* _WHAT IS REQUIRED_
Reproduce the closing part of the entries exactly: the line with "17: (216, 96)" and all lines after it, ending with the last line, and nothing else.

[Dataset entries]
+++++

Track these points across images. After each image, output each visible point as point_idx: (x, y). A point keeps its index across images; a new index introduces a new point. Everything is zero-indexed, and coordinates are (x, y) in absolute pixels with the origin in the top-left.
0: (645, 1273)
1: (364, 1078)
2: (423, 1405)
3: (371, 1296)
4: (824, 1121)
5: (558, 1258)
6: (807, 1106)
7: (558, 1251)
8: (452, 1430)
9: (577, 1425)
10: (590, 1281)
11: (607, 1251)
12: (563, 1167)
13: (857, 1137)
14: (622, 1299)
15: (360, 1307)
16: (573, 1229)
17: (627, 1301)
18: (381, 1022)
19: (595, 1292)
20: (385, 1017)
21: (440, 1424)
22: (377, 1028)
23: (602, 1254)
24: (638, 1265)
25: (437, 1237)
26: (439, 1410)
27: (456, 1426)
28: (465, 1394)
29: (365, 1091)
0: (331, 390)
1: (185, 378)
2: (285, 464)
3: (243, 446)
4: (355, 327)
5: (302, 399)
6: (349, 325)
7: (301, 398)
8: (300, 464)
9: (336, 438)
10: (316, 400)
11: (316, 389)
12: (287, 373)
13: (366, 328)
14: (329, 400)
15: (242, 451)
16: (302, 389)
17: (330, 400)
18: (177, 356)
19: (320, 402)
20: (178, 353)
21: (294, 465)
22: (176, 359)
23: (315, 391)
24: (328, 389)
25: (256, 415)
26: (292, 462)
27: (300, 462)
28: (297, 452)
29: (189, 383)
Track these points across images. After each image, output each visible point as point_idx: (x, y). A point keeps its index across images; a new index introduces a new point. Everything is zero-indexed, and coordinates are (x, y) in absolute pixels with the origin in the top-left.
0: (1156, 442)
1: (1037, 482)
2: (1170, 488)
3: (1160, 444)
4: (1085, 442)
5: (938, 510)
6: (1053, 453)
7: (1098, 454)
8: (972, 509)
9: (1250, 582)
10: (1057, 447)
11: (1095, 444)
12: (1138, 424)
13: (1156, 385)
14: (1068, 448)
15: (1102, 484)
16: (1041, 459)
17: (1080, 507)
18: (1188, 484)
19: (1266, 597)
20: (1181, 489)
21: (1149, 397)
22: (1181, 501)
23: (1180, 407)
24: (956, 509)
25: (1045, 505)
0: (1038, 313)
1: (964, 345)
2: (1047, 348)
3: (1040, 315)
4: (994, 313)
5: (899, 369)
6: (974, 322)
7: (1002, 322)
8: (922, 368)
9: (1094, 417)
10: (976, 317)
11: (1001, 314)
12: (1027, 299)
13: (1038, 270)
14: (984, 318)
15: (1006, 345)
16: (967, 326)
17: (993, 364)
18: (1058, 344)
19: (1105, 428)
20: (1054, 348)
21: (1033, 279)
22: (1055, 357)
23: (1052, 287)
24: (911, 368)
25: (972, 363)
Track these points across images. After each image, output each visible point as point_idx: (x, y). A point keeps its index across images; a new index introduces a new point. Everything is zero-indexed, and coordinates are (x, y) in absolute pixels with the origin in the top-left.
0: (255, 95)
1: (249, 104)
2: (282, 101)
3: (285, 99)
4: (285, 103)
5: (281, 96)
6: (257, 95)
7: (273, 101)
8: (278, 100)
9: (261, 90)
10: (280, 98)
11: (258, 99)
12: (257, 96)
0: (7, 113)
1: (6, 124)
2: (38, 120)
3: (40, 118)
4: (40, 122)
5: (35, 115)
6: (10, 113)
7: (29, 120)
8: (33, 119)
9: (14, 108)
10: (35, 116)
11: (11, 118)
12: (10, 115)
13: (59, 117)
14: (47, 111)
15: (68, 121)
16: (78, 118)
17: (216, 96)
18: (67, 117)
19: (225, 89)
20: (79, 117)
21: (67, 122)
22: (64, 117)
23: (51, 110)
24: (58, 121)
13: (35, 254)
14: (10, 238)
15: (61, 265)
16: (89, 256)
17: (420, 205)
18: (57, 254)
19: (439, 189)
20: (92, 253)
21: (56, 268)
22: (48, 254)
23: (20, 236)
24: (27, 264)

+++++

* _REPLY_
17: (216, 96)
18: (67, 117)
19: (225, 89)
20: (79, 117)
21: (67, 122)
22: (64, 117)
23: (51, 110)
24: (58, 121)
13: (35, 254)
14: (10, 238)
15: (61, 265)
16: (89, 256)
17: (420, 205)
18: (57, 254)
19: (439, 189)
20: (92, 253)
21: (56, 268)
22: (48, 254)
23: (20, 236)
24: (27, 264)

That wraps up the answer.